### SUPPLIED DATA
Segment Open

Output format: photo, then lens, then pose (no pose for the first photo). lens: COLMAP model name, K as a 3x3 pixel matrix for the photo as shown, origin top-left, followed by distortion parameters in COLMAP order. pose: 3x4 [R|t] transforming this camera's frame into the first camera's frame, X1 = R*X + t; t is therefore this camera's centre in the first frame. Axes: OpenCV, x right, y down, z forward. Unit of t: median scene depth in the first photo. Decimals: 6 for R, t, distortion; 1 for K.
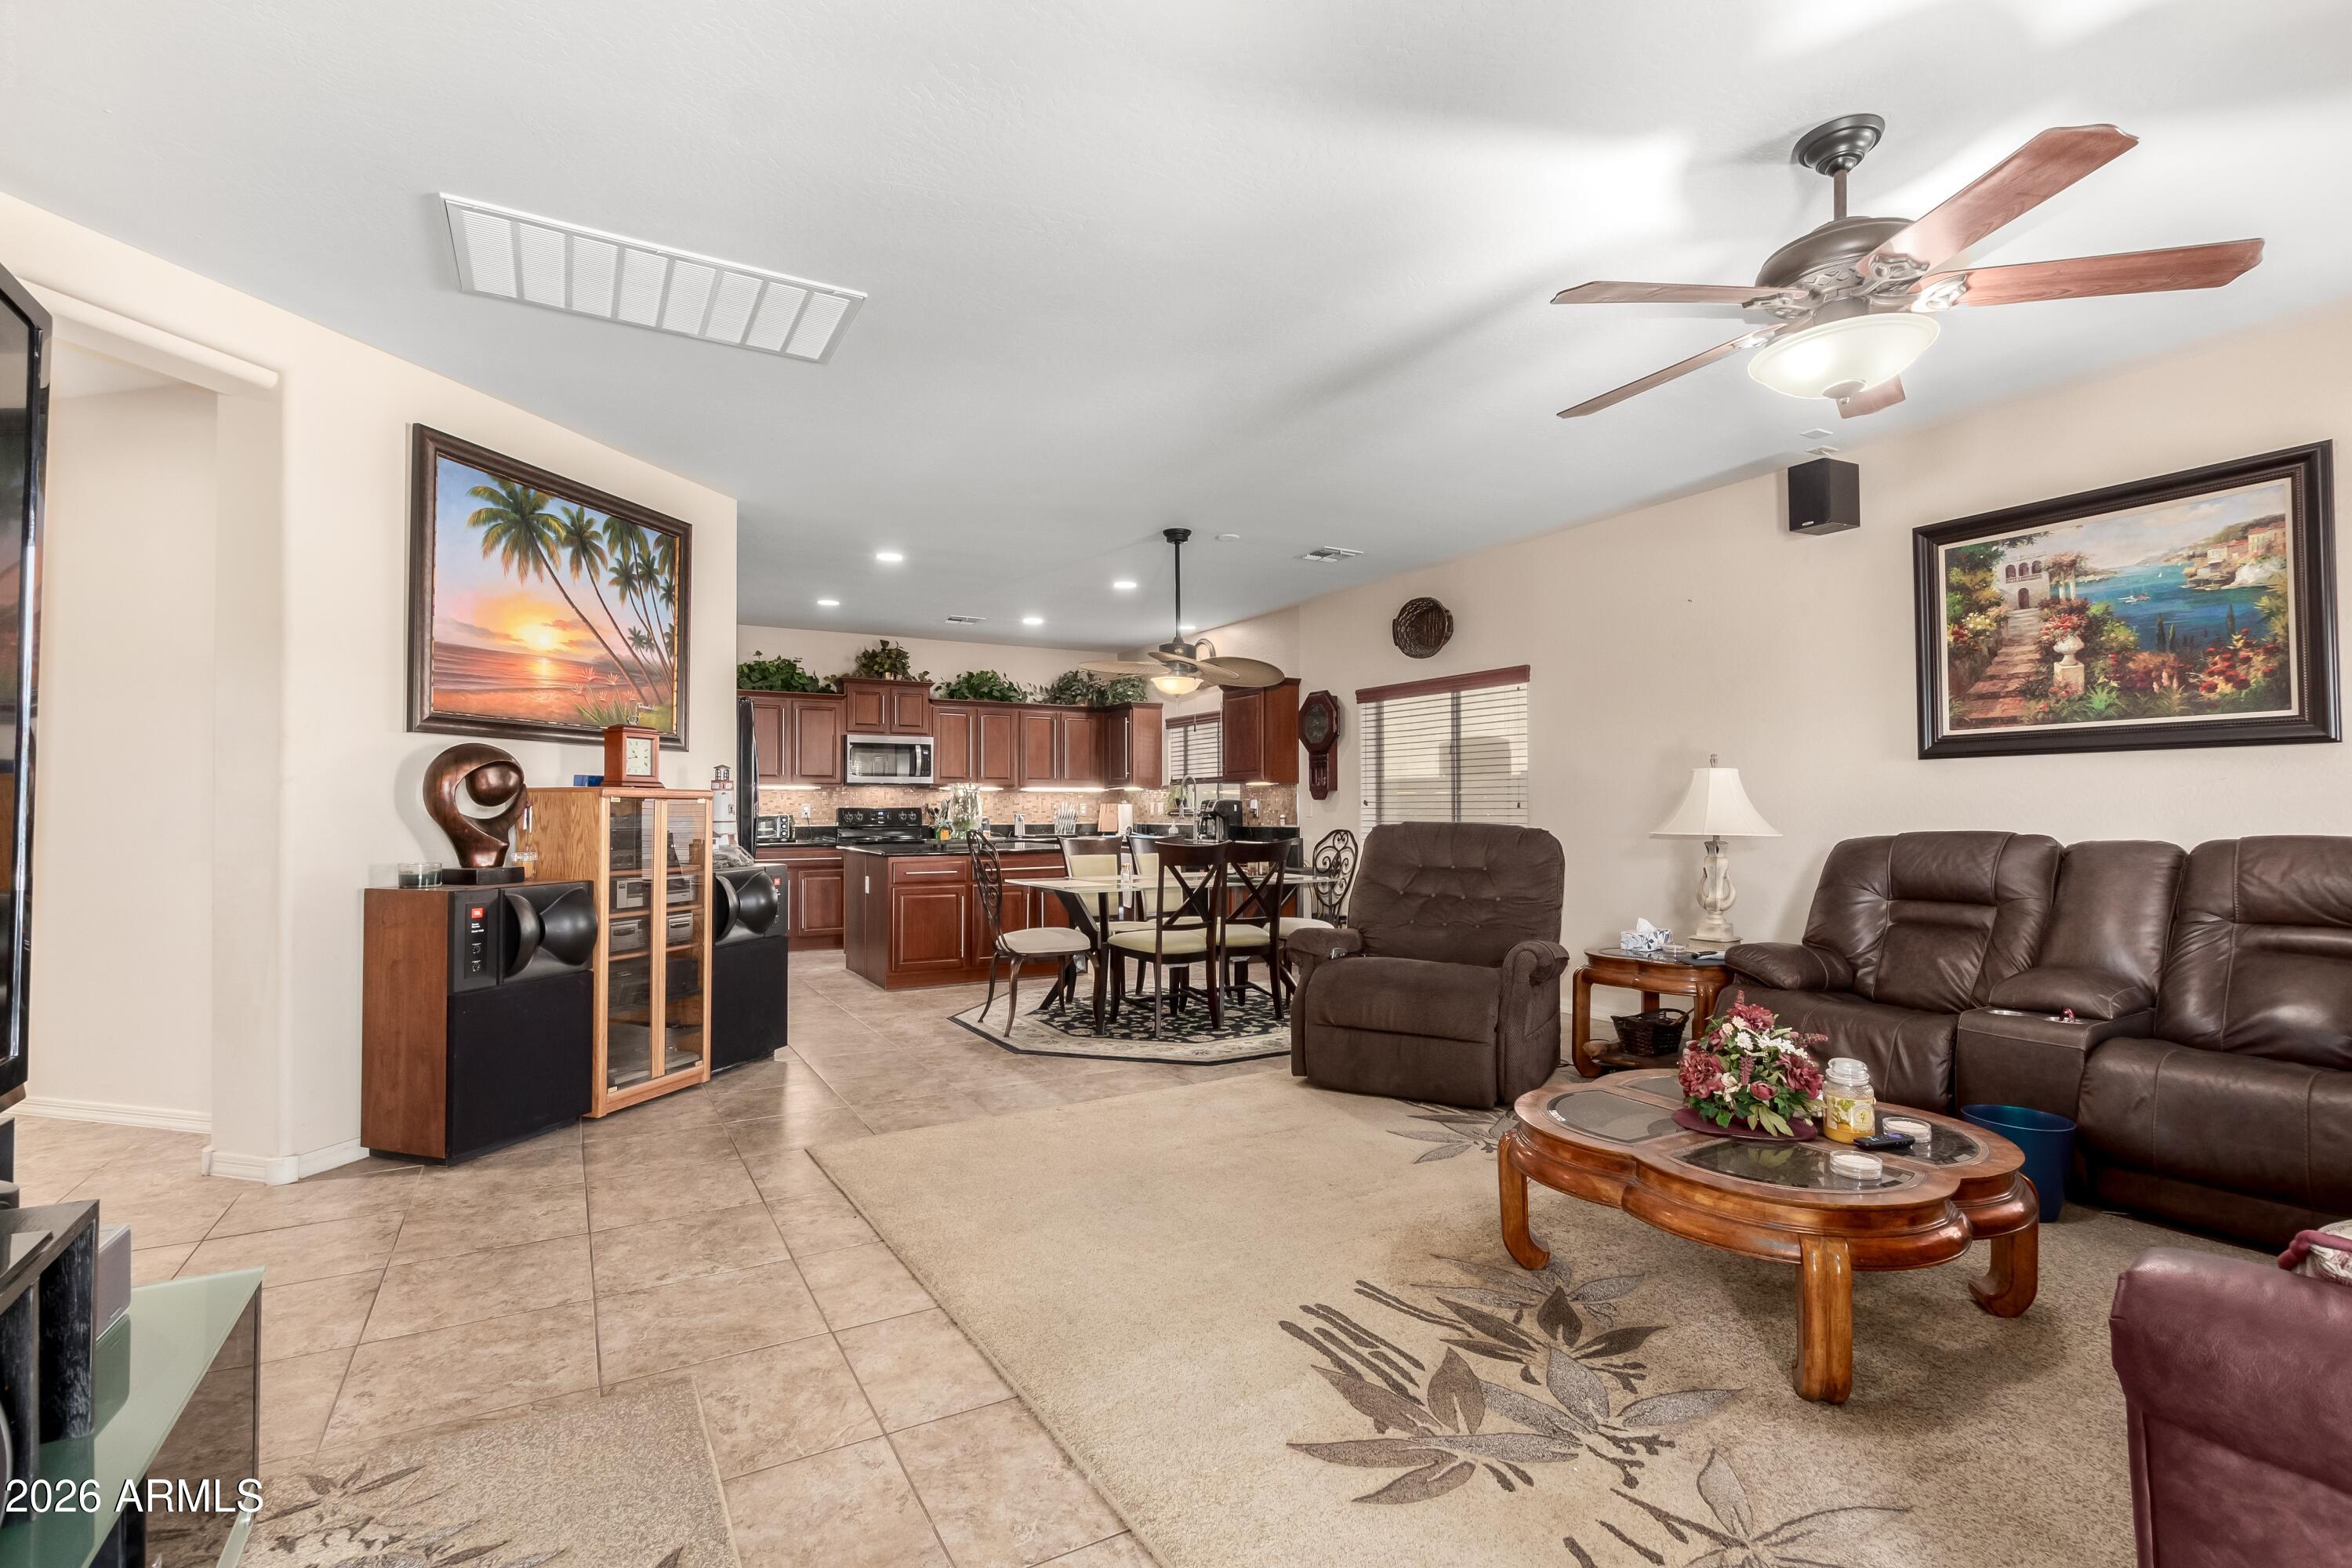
lens RADIAL K [[1066.8, 0, 1180.4], [0, 1066.8, 793.6], [0, 0, 1]] dist [0.001438, -0.000146]
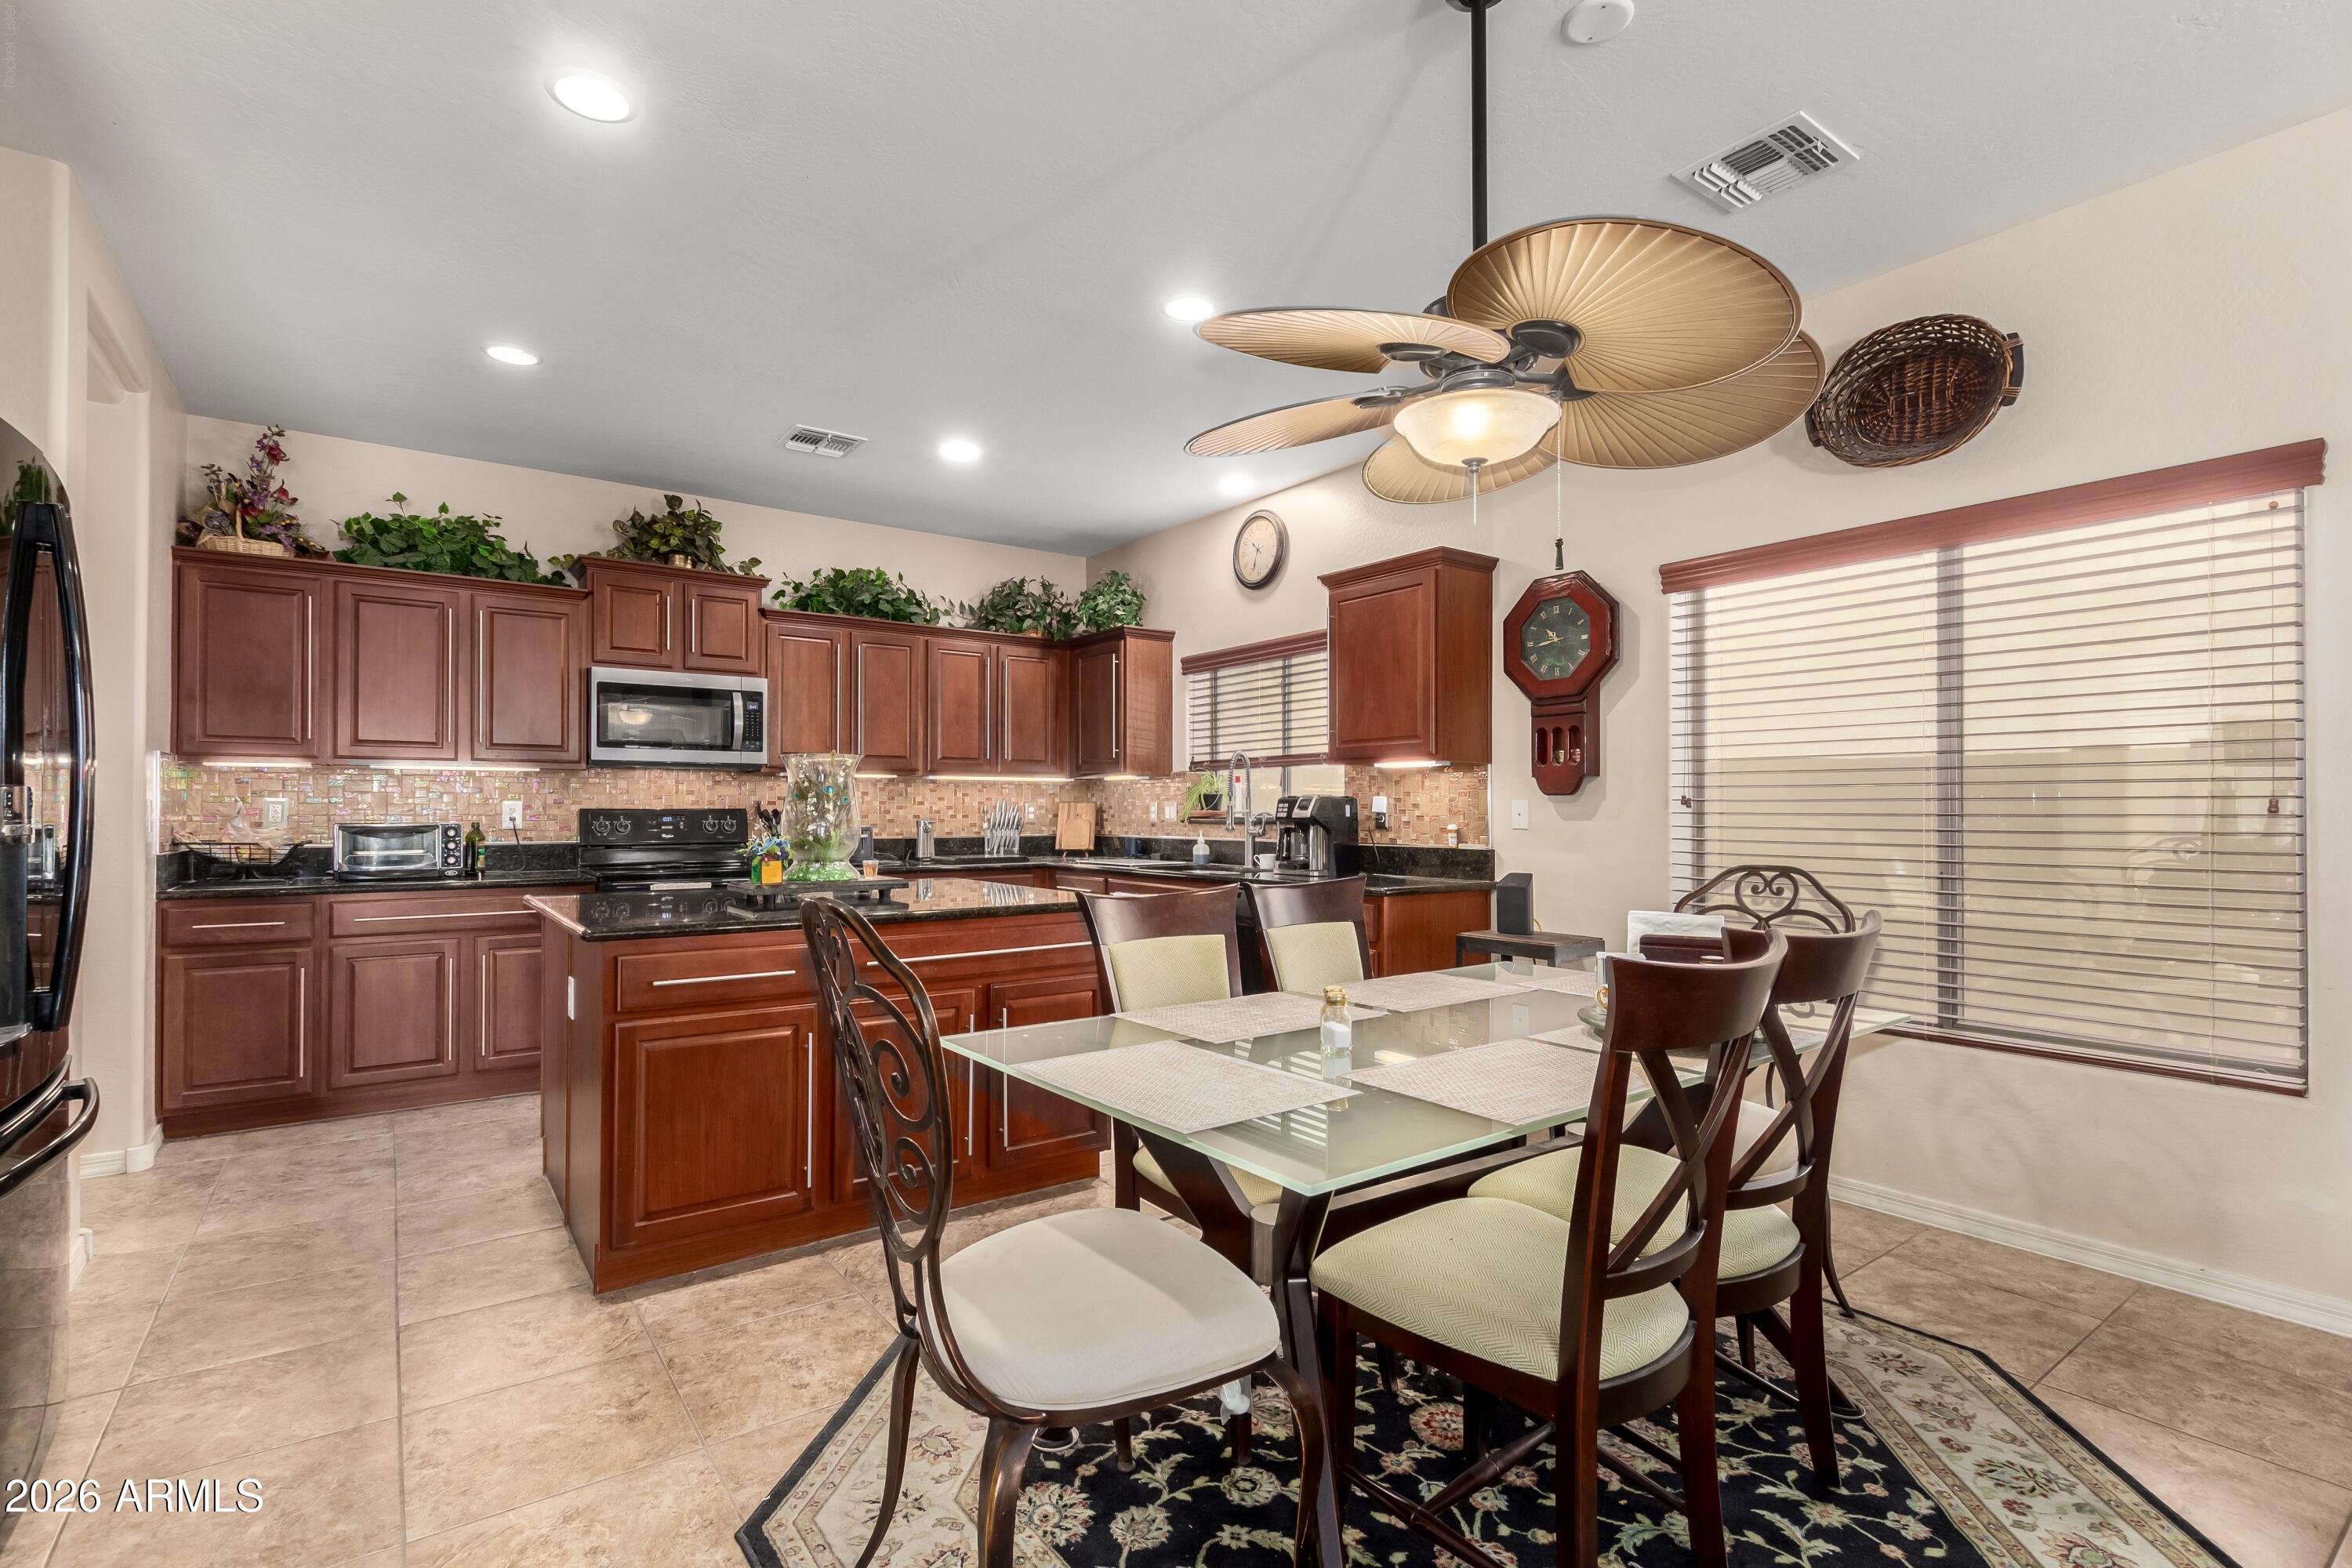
lens RADIAL K [[1101.8, 0, 1164.5], [0, 1101.8, 800.9], [0, 0, 1]] dist [0.023445, 0.000103]
pose [[0.996108, 0.003148, 0.088080, -0.080761], [-0.003588, 0.999982, 0.004837, 0.005815], [-0.088063, -0.005134, 0.996102, 0.426104]]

Segment Closed

### TASK TO COMPLETE
Pictures stay out; the data above is to be returned exactly.

### EXERCISE OUTPUT
Output format: photo, then lens, then pose (no pose for the first photo). lens: COLMAP model name, K as a 3x3 pixel matrix for the photo as shown, origin top-left, followed by distortion parameters in COLMAP order. pose: 3x4 [R|t] transforming this camera's frame into the first camera's frame, X1 = R*X + t; t is therefore this camera's centre in the first frame. Axes: OpenCV, x right, y down, z forward. Unit of t: median scene depth in the first photo. Decimals: 6 for R, t, distortion; 1 for K.
lens RADIAL K [[1066.8, 0, 1180.4], [0, 1066.8, 793.6], [0, 0, 1]] dist [0.001438, -0.000146]
lens RADIAL K [[1101.8, 0, 1164.5], [0, 1101.8, 800.9], [0, 0, 1]] dist [0.023445, 0.000103]
pose [[0.996108, 0.003148, 0.088080, -0.080761], [-0.003588, 0.999982, 0.004837, 0.005815], [-0.088063, -0.005134, 0.996102, 0.426104]]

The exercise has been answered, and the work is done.